### TEXT BLOCK
How emergency responders should tackle terrorist attacks

Aside from a small number of hate incidents perpetrated by people associated with the extreme tight wing and the occasional flare up in Londonderry, the UK counter-terrorism scene has been quiet from an attack perspective. With all the political focus on leaving the European Union it would be easy for the counter-terrorism scene to fall off people’s radar screens. That is quite understandable.

A detailed reading of the EUROPOL Annual Report, published in June 2019, and careful analysis of activities in the Sahel – the area from which the next major threat to Europe will almost inevitably arise – shows a more nuanced picture; one that points to the continuing threat from terrorism. The fact that the UK has decided to deepen its involvement in the counter-terrorism activities being led by the French in the heart of the Sahel speaks volumes for what the underlying intelligence picture shows.

It seems highly likely that despite things on the surface looking calm, underneath that exterior a great deal is still going on; something that no doubt the pace of activities in the security services as announced in the public domain would confirm. Attacks are still being prevented by highly coordinated efforts.

But as the pattern of attacks in 2017 showed, despite all their efforts terrorists will get lucky and be able to stay off the radar horizon of the security services and a public whose attention is focused elsewhere. Many may also miss signs that should be reported to the confidential hot line.

For members of the emergency services the lessons that emerged from the attacks in 2017 may soon fade into the background. The immediacy of dealing with terror attacks replaced by the normality of call-outs to road traffic collisions, house fires, summer heathland fires and soon, as autumn and winter approaches, the threat from flooding. Given the variability of weather even in August this year many who might have been sceptics would accept that climate change is occurring. The debate is really about its rate of change and the scale of impact it will have.
######
### GIVEN DATA
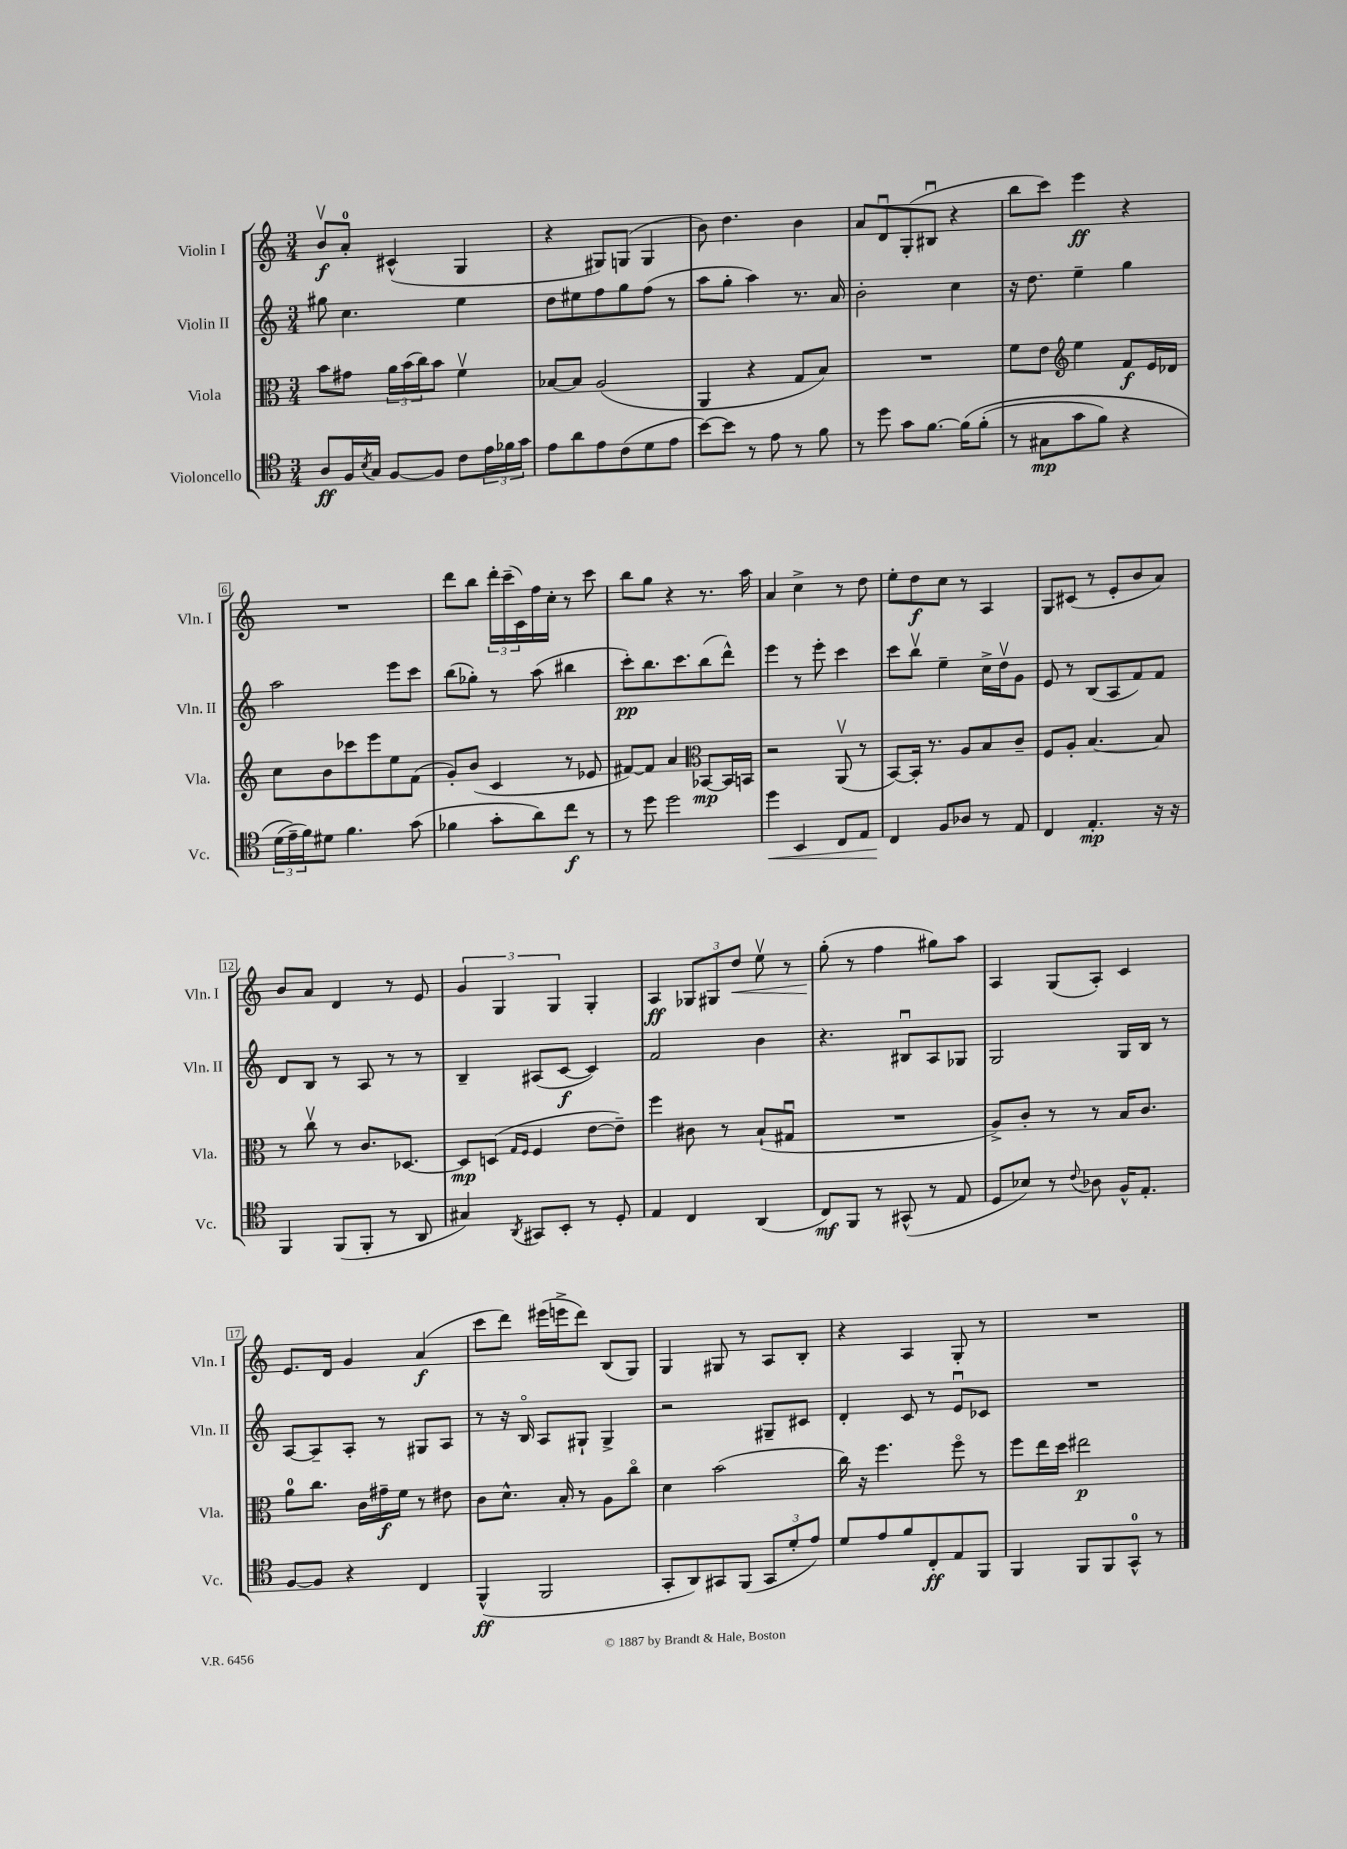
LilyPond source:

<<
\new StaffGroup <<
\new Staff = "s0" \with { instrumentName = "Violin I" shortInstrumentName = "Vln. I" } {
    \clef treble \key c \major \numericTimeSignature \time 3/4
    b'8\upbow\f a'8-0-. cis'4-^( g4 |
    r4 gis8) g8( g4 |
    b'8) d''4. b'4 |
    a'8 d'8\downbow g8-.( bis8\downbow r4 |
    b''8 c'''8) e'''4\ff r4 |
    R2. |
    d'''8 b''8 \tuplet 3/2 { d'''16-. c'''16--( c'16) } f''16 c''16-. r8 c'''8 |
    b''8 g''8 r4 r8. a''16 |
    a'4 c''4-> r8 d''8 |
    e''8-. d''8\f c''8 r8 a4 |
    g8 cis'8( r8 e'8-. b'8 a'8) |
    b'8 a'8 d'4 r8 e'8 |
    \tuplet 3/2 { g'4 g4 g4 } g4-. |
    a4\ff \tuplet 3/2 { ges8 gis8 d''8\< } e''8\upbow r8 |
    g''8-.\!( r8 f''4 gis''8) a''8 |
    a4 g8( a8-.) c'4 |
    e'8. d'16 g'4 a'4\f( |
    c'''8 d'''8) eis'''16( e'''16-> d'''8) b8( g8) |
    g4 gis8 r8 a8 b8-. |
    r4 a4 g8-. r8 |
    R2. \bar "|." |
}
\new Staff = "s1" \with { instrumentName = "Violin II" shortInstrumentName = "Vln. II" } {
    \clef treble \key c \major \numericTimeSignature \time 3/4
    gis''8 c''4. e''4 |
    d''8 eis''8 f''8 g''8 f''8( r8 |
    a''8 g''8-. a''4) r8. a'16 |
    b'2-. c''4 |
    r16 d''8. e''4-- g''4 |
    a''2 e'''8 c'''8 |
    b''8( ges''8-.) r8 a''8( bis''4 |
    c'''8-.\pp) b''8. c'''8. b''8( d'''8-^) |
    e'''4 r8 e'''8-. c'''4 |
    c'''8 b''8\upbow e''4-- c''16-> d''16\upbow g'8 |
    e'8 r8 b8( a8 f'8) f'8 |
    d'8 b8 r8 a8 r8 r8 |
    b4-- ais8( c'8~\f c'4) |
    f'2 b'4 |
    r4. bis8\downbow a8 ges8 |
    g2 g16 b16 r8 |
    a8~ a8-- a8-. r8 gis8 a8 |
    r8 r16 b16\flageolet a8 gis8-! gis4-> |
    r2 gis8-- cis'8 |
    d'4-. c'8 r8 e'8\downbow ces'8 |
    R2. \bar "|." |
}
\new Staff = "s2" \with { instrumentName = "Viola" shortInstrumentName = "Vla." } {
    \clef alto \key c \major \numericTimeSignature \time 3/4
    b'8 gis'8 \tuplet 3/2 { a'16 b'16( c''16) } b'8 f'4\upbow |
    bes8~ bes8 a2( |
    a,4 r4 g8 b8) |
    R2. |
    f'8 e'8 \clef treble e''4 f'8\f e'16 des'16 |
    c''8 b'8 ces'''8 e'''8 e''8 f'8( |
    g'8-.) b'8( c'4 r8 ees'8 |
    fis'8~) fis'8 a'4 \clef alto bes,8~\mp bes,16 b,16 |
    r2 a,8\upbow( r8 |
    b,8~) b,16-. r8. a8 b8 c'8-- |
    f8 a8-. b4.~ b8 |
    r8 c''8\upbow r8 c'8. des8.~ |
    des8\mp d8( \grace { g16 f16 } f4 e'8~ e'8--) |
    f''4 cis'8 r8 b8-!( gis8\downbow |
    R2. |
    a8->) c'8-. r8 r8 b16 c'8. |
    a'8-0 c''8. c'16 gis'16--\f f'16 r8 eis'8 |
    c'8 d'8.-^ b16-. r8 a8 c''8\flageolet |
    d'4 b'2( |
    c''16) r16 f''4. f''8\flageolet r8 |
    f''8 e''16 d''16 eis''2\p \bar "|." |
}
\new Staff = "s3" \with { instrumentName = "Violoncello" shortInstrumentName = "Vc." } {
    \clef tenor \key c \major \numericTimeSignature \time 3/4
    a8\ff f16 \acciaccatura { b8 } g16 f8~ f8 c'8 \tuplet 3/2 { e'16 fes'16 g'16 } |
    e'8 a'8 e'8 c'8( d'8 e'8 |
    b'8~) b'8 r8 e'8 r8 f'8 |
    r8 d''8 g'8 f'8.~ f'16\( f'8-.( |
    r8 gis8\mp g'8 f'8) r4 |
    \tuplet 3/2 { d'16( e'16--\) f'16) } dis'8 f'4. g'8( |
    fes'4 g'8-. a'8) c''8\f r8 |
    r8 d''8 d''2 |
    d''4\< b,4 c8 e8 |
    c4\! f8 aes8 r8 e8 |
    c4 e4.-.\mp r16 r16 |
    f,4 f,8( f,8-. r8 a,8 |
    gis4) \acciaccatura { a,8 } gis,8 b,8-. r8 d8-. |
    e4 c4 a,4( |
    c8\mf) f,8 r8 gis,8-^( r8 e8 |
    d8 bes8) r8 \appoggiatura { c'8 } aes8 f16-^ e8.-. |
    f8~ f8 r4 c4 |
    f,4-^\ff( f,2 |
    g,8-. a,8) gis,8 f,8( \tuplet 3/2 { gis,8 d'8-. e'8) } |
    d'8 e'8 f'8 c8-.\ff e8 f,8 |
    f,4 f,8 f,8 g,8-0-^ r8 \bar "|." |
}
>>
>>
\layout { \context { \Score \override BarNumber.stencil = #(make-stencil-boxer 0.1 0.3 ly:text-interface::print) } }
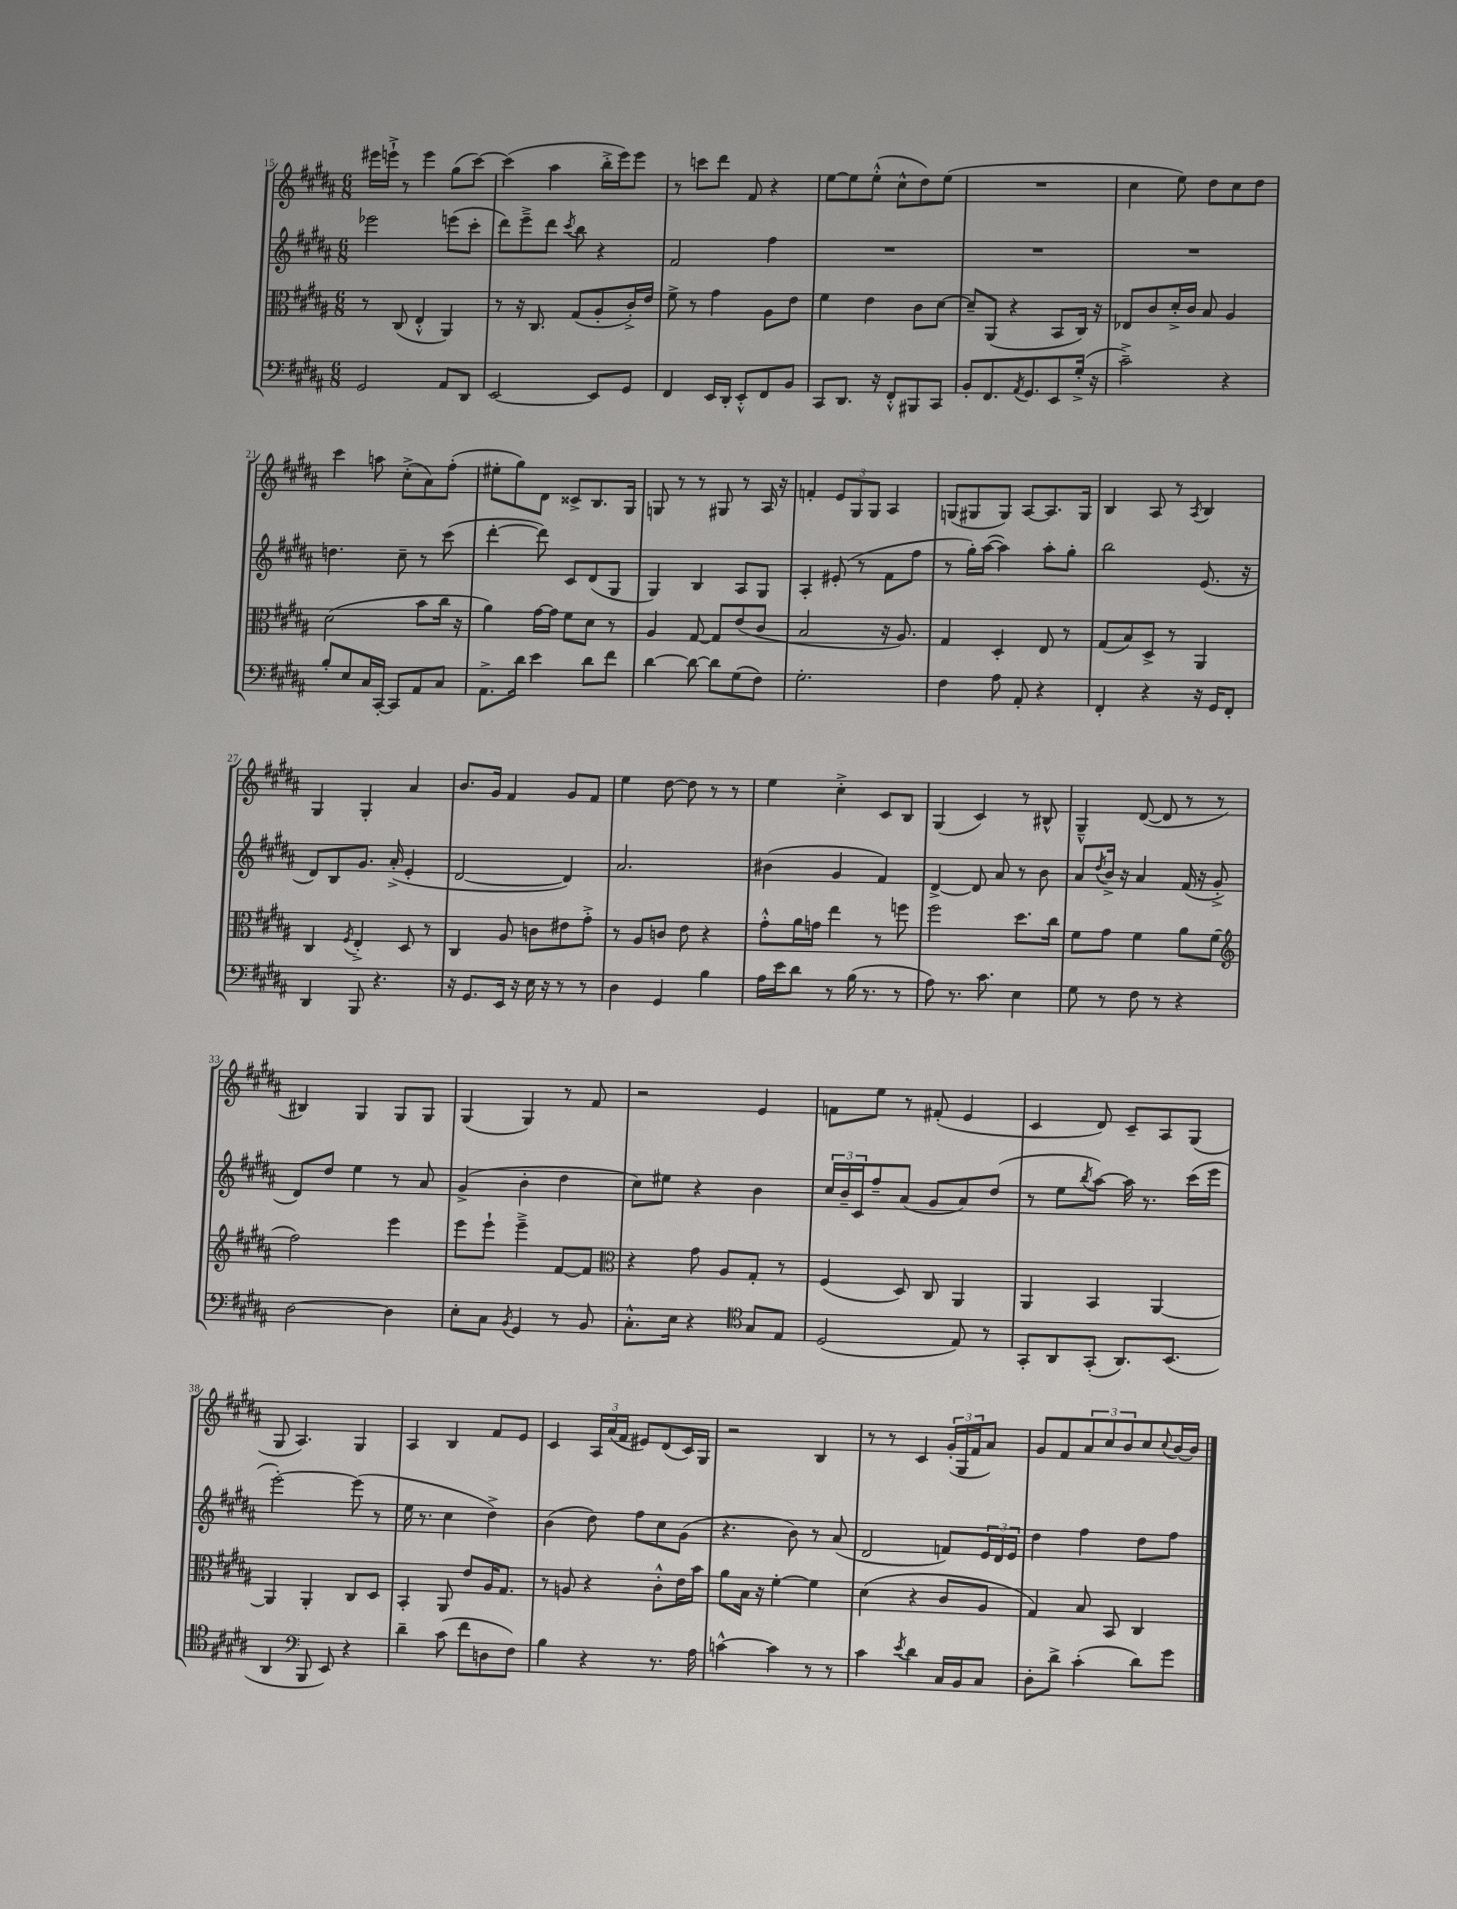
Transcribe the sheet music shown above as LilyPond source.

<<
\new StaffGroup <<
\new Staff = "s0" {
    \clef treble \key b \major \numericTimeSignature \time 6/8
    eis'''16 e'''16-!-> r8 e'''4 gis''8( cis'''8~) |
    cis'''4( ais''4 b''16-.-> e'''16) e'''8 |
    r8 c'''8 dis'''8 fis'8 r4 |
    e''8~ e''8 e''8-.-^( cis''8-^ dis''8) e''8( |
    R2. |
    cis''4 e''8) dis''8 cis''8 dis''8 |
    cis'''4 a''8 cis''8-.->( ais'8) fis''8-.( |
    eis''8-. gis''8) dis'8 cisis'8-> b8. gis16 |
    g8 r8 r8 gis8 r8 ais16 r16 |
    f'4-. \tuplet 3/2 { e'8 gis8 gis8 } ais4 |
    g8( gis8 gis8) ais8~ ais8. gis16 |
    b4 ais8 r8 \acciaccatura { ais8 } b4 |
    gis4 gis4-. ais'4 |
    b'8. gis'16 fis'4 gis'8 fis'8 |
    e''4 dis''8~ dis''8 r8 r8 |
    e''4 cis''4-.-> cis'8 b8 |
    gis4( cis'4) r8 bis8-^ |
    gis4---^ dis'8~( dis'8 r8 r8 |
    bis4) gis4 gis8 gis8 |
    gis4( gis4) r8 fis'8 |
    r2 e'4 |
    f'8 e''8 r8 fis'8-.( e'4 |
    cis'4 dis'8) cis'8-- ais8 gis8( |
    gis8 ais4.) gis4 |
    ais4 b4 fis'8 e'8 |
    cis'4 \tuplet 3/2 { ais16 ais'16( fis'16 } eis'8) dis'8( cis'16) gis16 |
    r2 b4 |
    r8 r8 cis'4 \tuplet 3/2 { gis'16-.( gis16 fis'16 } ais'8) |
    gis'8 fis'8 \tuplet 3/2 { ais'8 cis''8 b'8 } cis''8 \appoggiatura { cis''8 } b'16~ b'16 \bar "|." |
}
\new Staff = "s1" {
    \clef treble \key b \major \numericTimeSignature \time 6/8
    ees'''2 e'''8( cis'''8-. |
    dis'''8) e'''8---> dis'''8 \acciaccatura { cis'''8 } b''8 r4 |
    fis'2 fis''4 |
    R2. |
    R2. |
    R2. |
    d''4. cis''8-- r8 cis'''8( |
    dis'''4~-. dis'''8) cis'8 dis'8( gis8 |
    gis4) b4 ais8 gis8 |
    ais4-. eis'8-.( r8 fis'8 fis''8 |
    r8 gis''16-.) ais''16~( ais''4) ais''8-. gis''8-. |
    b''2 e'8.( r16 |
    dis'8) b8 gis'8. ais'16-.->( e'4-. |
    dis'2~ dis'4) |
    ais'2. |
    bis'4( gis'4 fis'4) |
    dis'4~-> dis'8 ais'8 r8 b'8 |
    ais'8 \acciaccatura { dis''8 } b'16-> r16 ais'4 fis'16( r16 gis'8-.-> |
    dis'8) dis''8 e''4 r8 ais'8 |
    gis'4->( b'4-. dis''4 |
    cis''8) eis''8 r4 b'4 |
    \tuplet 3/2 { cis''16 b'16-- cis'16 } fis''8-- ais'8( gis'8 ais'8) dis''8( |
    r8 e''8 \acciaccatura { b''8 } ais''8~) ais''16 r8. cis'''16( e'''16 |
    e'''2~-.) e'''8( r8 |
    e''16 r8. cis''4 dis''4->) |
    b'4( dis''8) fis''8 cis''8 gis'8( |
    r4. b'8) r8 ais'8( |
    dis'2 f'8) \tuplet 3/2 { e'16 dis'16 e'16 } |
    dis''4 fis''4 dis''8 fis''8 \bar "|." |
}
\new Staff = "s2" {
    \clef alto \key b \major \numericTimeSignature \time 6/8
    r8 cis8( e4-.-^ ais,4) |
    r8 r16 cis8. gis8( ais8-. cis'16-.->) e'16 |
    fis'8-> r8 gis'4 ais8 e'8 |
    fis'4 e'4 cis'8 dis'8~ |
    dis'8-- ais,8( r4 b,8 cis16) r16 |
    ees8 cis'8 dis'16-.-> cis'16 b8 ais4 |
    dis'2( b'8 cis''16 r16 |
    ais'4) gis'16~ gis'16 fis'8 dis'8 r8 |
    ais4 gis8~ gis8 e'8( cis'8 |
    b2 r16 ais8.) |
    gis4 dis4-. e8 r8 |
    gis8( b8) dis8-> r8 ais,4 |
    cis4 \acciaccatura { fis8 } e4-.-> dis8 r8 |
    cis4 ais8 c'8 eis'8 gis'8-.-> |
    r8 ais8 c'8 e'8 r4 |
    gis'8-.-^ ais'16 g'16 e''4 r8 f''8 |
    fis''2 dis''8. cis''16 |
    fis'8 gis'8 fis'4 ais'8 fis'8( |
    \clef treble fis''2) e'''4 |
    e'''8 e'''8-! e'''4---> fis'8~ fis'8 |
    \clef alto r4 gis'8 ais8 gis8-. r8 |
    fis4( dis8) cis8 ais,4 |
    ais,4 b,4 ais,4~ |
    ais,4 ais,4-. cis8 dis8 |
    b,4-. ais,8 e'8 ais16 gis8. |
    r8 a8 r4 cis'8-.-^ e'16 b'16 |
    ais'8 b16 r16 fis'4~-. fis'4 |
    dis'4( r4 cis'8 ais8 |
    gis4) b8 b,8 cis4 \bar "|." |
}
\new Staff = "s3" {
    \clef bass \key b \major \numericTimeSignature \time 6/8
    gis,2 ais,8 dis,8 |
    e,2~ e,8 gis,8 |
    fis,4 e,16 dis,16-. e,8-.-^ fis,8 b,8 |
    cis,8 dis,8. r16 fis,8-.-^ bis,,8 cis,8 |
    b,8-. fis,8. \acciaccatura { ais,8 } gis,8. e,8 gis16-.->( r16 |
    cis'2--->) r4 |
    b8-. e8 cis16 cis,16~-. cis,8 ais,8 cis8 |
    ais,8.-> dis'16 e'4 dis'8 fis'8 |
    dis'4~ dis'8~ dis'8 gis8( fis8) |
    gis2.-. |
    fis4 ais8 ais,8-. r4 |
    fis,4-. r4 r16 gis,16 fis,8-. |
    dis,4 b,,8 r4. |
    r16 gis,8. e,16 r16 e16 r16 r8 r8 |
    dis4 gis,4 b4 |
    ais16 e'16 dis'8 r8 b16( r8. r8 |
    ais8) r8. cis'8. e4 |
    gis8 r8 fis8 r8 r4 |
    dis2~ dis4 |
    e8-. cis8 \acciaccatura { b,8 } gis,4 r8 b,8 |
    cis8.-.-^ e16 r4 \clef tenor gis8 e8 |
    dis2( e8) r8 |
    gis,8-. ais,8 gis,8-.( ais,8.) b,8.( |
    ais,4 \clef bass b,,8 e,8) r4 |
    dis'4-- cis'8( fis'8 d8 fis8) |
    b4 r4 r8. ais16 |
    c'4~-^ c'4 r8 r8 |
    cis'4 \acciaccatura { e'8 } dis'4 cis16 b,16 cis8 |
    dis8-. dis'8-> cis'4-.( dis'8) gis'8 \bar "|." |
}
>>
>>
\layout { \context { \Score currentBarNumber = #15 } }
######
=== PARTS OF THE EXERCISE ===
1) Answer these questions using the article on responding to terrorist attacks:
(a) When was the EUROPOL Annual Report published?
(b) Which country leads the counter-terrorism activities in the Sahel that the UK has decided to deepen its involvement in?
(c) What threat does the article say comes as autumn and winter approach?
2) Take the article on responding to terrorist attacks further, picking up after its final sentence.
You won't need these entries.

=== ANSWERS TO EACH TASK ===
1)
(a) June 2019
(b) France
(c) Flooding

2)
While climate change is of growing concern for the emergency services in the coming years, dealing with the aftermath of events linked to the phenomena is different from dealing with a terror attack. While the threat to life of both the emergency services and the public is a common factor, commentators are likely to be more forgiving in their criticism if that threat led to deaths when it was caused by a sudden tidal surge or an unexpected deluge of rain, rather than by people carrying knives or guns intent on mass murder.

 

“Defining so-called ‘hot’, ‘warm’ and ‘cold’ zones in a rigid doctrine does not help; it provides an excuse for inaction”

 

It is an established fact that the so-called ‘golden hour’ exists. If people are the subject of a knife wound or injured by bullets fired from an automatic weapon their chances of survival diminish rapidly after an hour. This creates a time horizon in which an effective response by the emergency services can either be delivered or not.

Public expectation is clear that such a response will be forthcoming. The evidence from 2017 is that the emergency services have yet to fully mobilise the appropriate methods to do this given managers’ responsibilities towards their own staff. Committing people into harm’s way is not an easy topic for anyone to contemplate. It is unbelievably hard to ask colleagues to go into an area where terrorists might still be active and ready to turn on the emergency services as well as members of the public.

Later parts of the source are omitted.